屋里静得吓人,就听见窗外风鬼哭狼嚎地撞石头缝,还有沈沧澜自己个儿那点粗拉拉、带着寒气的喘气声。他手指头无意识地抠着枯枝上粗糙的树皮,木刺扎进冻裂的口子里,丝丝拉拉地疼。这疼反倒让他脑子清醒点,不至于叫那寒气冻木了。
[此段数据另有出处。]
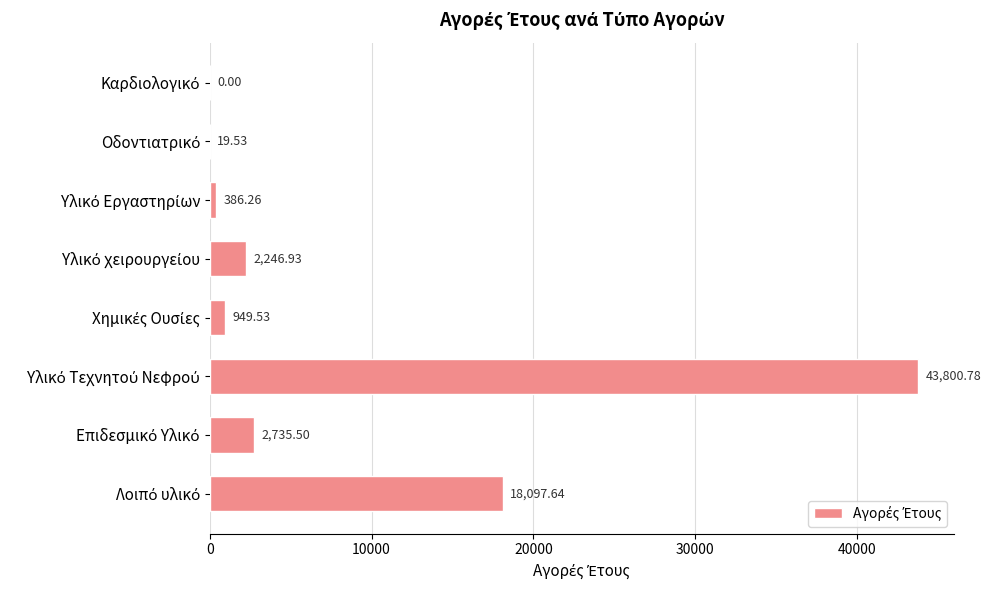

How many series are shown in this chart?

1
他眼珠子转了一下,偷偷瞟向对面那片墨色的影子。师父……好像跟平时有点不一样?那气息,沉得跟孤霜峰底下冻了万年的玄冰似的,可又好像……底下压着点什么?像冰层底下有条暗河在淌,水声闷在冰壳子里头。
“师父……”沈沧澜喉咙动了动,干巴巴挤出俩字儿,声音嘶哑得像砂纸蹭石头,“冷……”
这声儿在死寂的石屋里头显得格外扎耳。他自个儿说完都后悔了,赶紧把脑袋往厚棉袄领子里缩了缩,生怕那兜帽底下扫过来一道冰碴子似的眼神。
没动静。
洛云归连根头发丝儿都没动。搭在剑鞘上的手,指头尖儿依旧冷白得像冻玉雕的。
沈沧澜心口那片洗尘池留下的阴寒又隐隐作痛起来,混着骨头缝里的冷气,搅得他胃里一阵阵发紧。他攥紧了枯枝,穗子上的冰珠子硌着手心。脑子里不知怎的,就飘回北境那冰窟窿底下,冻得梆硬的霉饼味儿好像又钻进了鼻子眼。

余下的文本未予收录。